Systematic Biology | 2008
Alan R. Lemmon; Emily Moriarty Lemmon
Due to lack of an adequate statistical framework, biologists studying phylogeography are abandoning traditional methods of estimating phylogeographic history in favor of statistical methods designed to test a priori hypotheses. These new methods may, however, have limited descriptive utility. Here, we develop a new statistical framework that can be used to both test a priori hypotheses and estimate phylogeographic history of a gene (and the statistical confidence in that history) in the absence of such hypotheses. The statistical approach concentrates on estimation of geographic locations of the ancestors of a set of sampled organisms.
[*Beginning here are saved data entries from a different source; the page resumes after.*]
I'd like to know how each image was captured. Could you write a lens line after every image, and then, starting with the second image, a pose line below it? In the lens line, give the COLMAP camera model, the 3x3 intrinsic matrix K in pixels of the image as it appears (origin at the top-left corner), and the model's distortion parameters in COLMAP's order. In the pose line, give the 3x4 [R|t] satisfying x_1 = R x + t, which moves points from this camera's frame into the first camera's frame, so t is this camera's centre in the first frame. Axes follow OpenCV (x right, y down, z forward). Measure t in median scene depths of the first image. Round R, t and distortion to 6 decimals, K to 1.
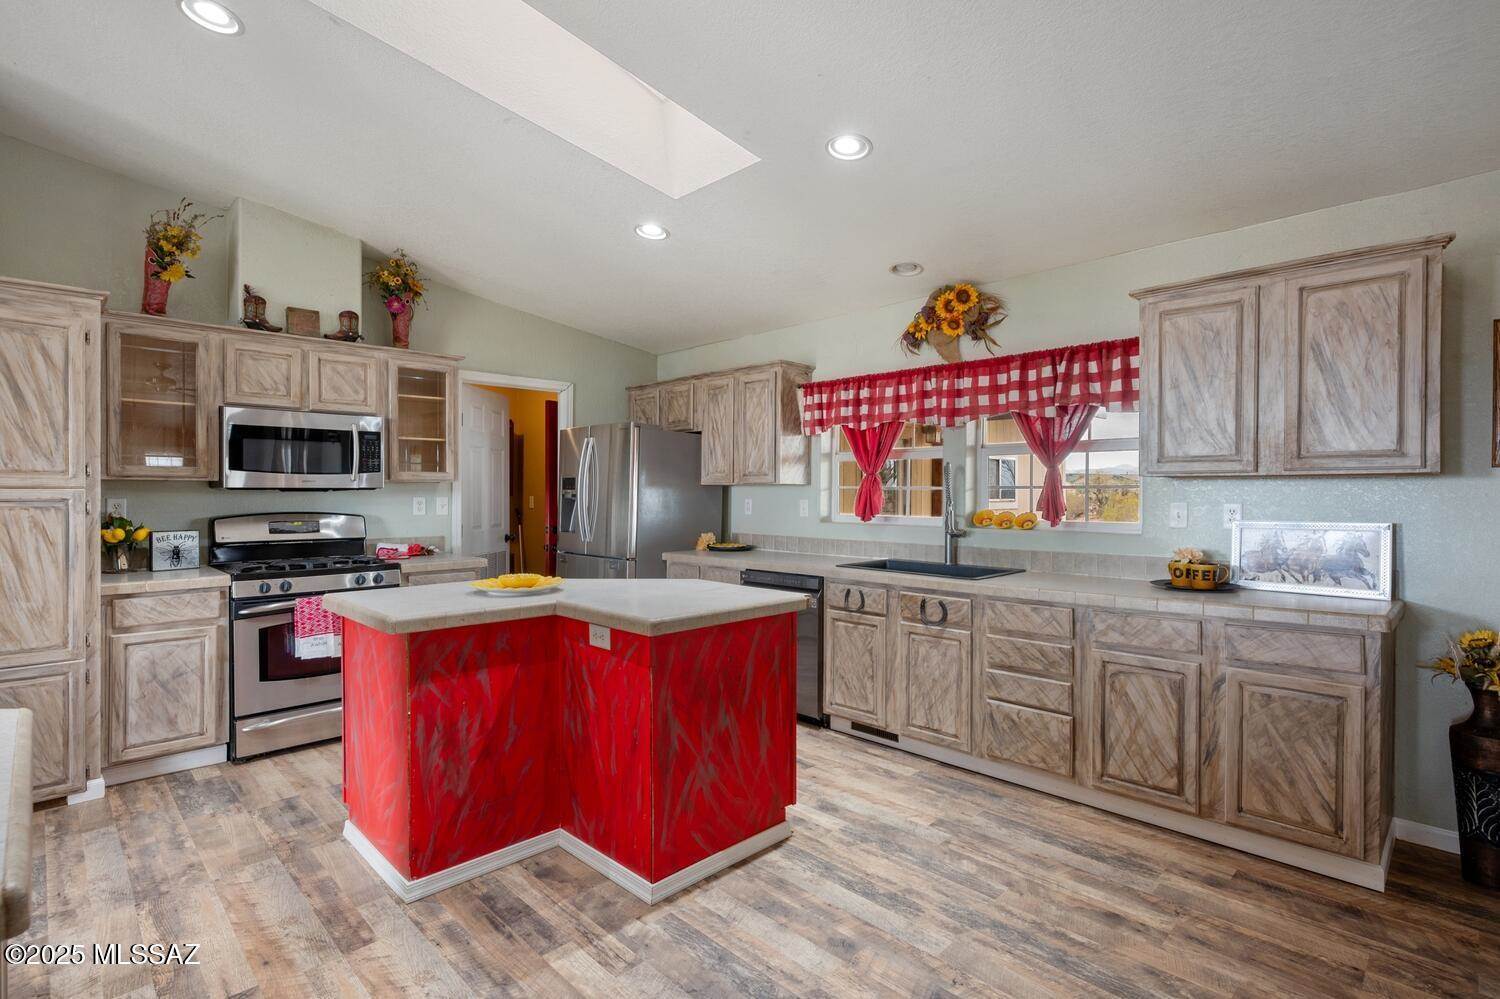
lens RADIAL K [[718.7, 0, 750.0], [0, 718.7, 499.5], [0, 0, 1]] dist [0.000652, 0.000212]
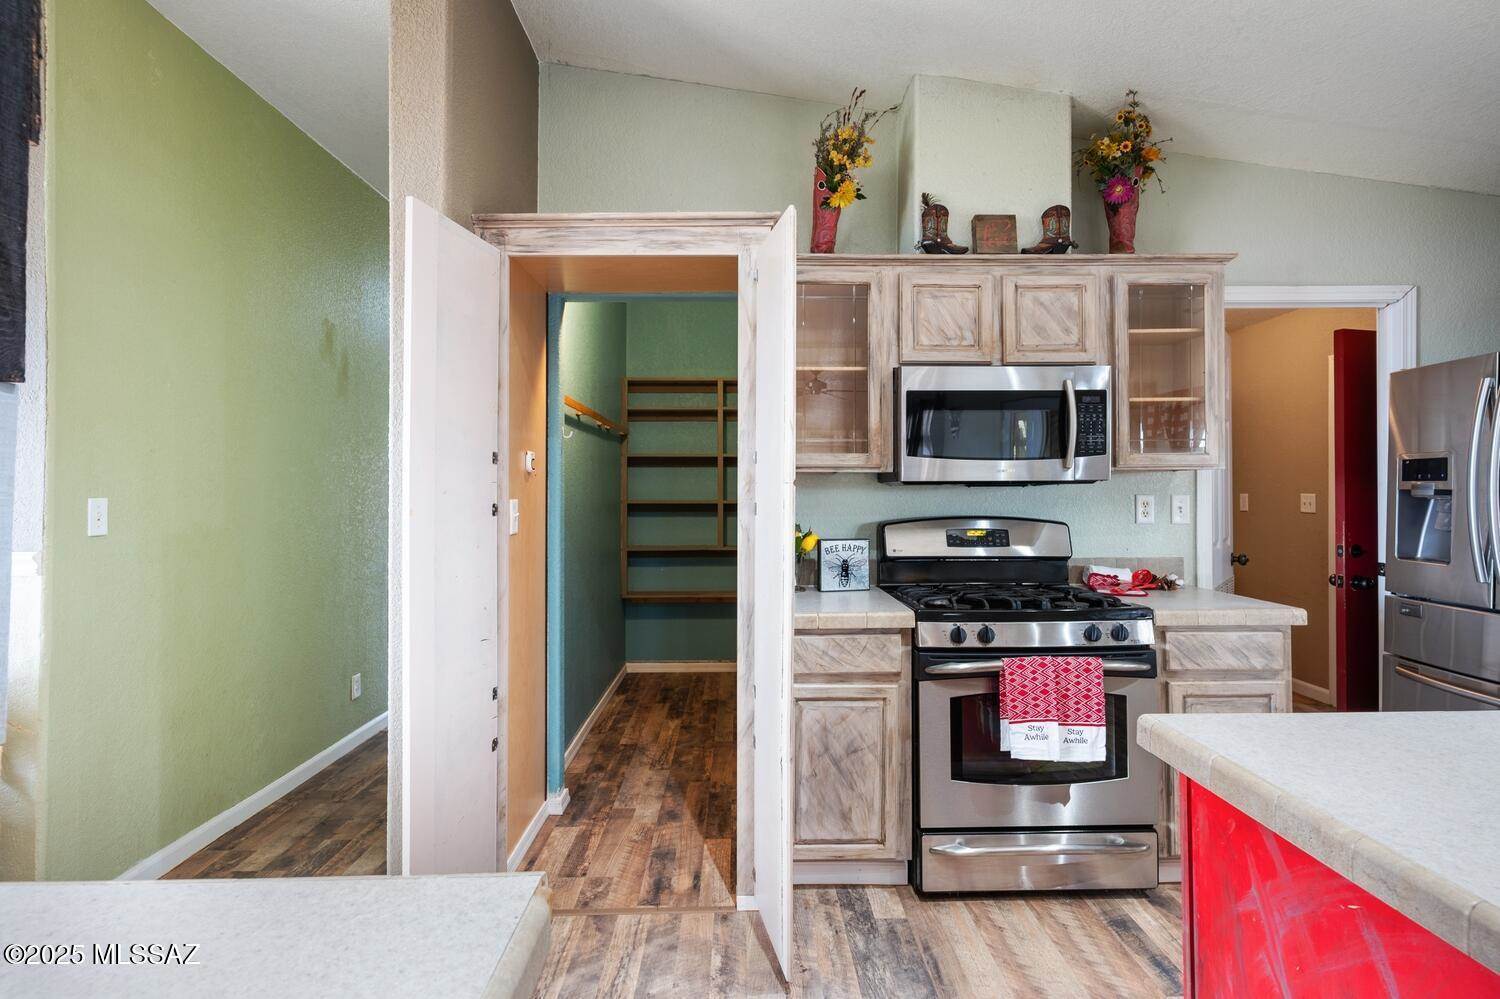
lens RADIAL K [[728.5, 0, 749.3], [0, 728.5, 489.5], [0, 0, 1]] dist [-0.001288, -0.000129]
pose [[0.719413, -0.004997, -0.694565, -0.339773], [-0.002060, 0.999954, -0.009327, -0.001534], [0.694580, 0.008141, 0.719370, 0.380501]]
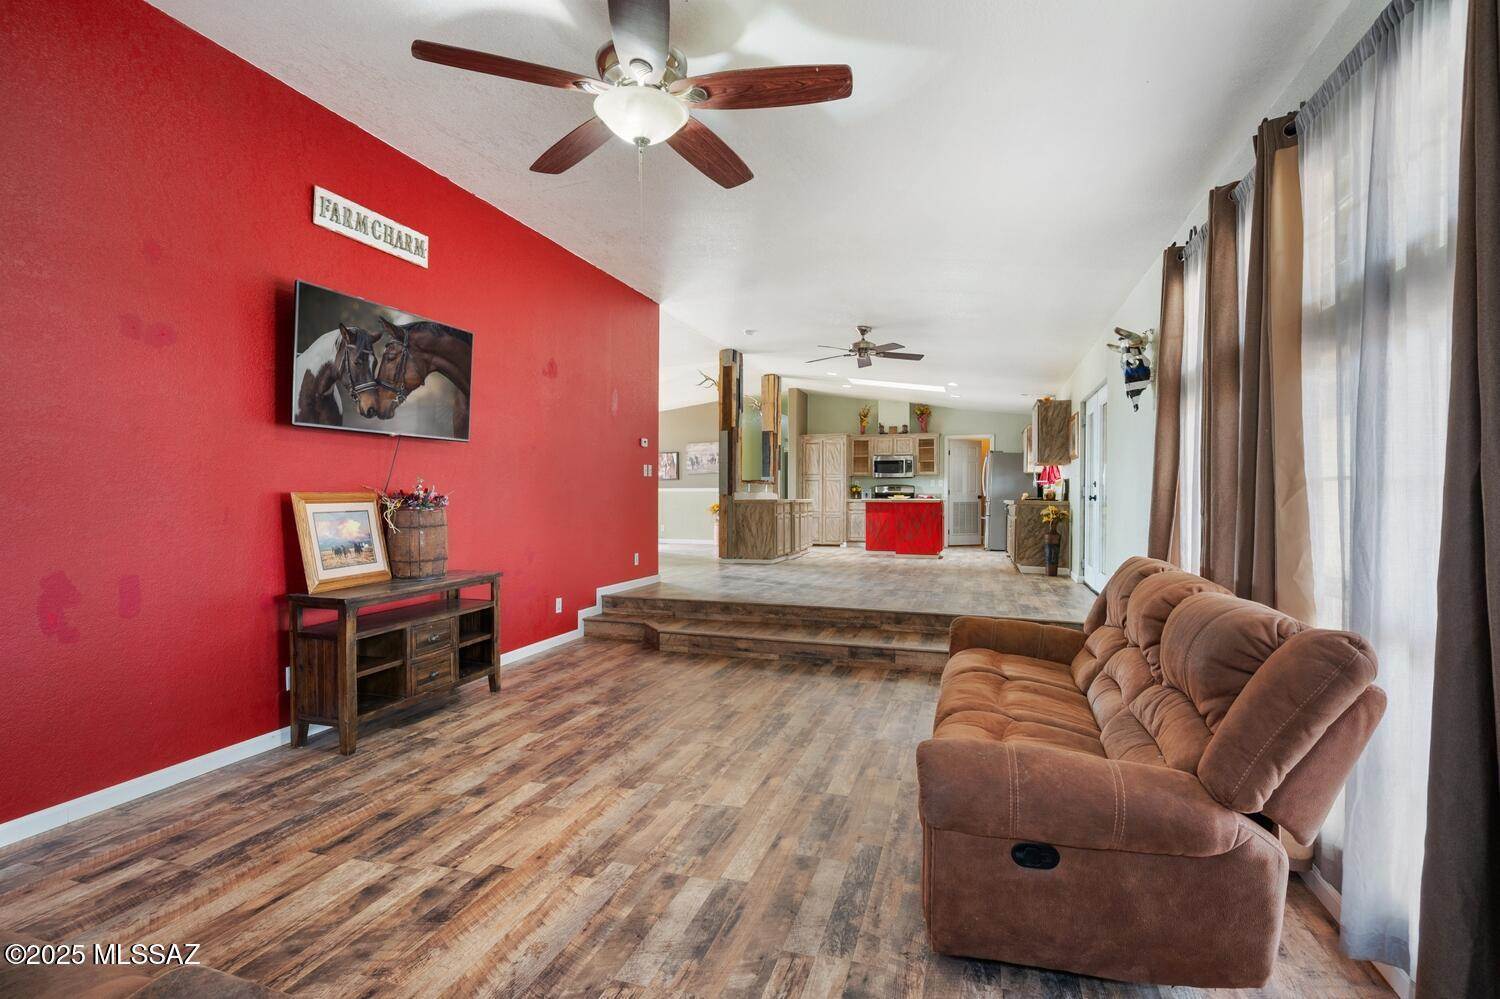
lens RADIAL K [[728.5, 0, 749.3], [0, 728.5, 489.5], [0, 0, 1]] dist [-0.001288, -0.000129]
pose [[0.475472, 0.000285, -0.879731, 2.348652], [-0.011276, 0.999920, -0.005771, 0.077370], [0.879658, 0.012663, 0.475438, -1.412419]]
Now we use (2) to derive the likelihood of the ancestral geographic coordinates and the value of the scaled dispersal parameter, given the observed geographic coordinates (assuming known topology and branch lengths). Using a maximum likelihood approach, which is implemented in the new program PhyloMapper, we apply this statistical framework to a 246-taxon mitochondrial genealogy of North American chorus frogs, focusing in detail on one of these species. We demonstrate three lines of evidence for recent northward expansion of the mitochondrion of the coastal clade of Pseudacris feriarum: higher per-generation dispersal distance in the recently colonized region, a noncentral ancestral location, and directional migration. After illustrating one method of accommodating phylogenetic uncertainty, we conclude by discussing how extensions of this framework could function to incorporate a priori ecological and geological information into phylogeographic analyses.